Dunia para abadi adalah dunia yang makmur dan berkembang pesat, yang terkuat dari keempat alam dan seluruh dunia utama.
Namun, hal itu juga mulai menurun.
Bukan karena dao abadi, tetapi karena para abadi dari dunia abadi bermigrasi ke dunia abadi purba. Tidak akan lama lagi dunia abadi purba akan menjadi dunia abadi yang baru, dan dao abadi akan secara resmi berakar di dunia abadi purba.
“Apa yang kau pikirkan, suamiku?” bisik Qing Yu sambil menyandarkan kepalanya di bahu suaminya.
“Apakah kemauan seseorang tidak akan pernah bisa mengalahkan rasa ingin tahu?” Dia tersenyum getir saat menatap kekasihnya.
“Hah?” Qing Yu berkedip.
“Meskipun para petarung hebat itu menutup pandangan mereka saat berbicara, mereka lupa bahwa beberapa hal tercatat oleh hukum langit dan bumi begitu diucapkan,” Lu Yun menghela napas. “Mungkin mereka terlalu percaya diri, atau mungkin mereka melakukannya dengan sengaja…”
“Aku benar-benar tidak bisa menahan diri. Aku memang ingin menggunakan formula dao untuk menentukan cara melompat keluar dari kehampaan. Tetapi jika aku melakukannya, formula dao akan melanggar batasan tertentu dan hancur berkeping-keping.”

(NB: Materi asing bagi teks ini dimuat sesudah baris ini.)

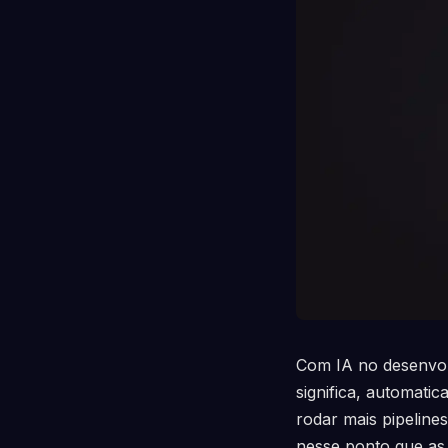
Com IA no desenvolv
significa, automati
rodar mais pipelin
nesse ponto que a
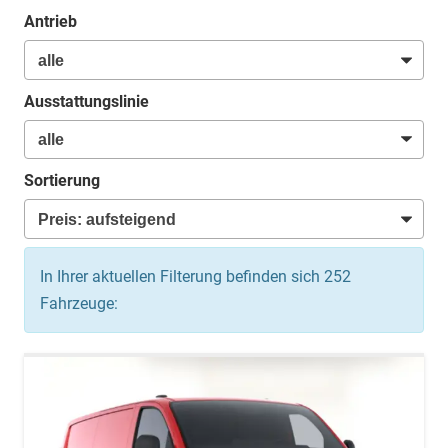
Antrieb
Ausstattungslinie
Sortierung
In Ihrer aktuellen Filterung befinden sich
252
Fahrzeuge:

“Namun aku enggan menyerah karena secara bawah sadar, aku merasa bahwa Kitab Kehidupan dan Kematian melindungi formula dao dan dapat menahan dampak negatif dari pembatasan tersebut.”
Lu Yun sangat bimbang.
Para kultivator, baik yang abadi maupun dari aliran lain, menentang kehendak langit. Mereka tahu apa yang mereka lakukan bukanlah hukum alam, tetapi mereka tetap melakukannya. Lu Yun tahu bahwa mencoba menghitung jalan keluar dari kehampaan akan mengakibatkan runtuhnya formula dao, tetapi dia tetap tidak bisa mengendalikan rasa ingin tahunya.
Kemampuan pengendalian dirinya sebenarnya bisa menahannya, tetapi dia tampak terobsesi dengan gagasan itu. Dia hampir tidak bisa menahan diri bahkan dengan bantuan Kitab Kehidupan dan Kematian.
Sulit untuk menghasilkan karya hebat jika karya tersebut dicuri dari .
Dia menyesal telah meninggalkan beberapa rencana di Tiga Ribu. Mengapa dia menggunakan Kitab Kehidupan dan Kematian untuk mengintip percakapan mereka?
Seekor kucing memiliki sembilan nyawa, tetapi rasa ingin tahu membunuh kucing itu.
“Mengapa tidak memperkuat diri?” Qing Yu berpikir sejenak. “Cara terbaik untuk menahan rasa ingin tahu adalah keinginan. Keinginanmu bisa berupa keinginan untuk menjadi lebih kuat! Begitu kamu lebih kuat, kamu akan memiliki kemampuan untuk melakukan perubahan.”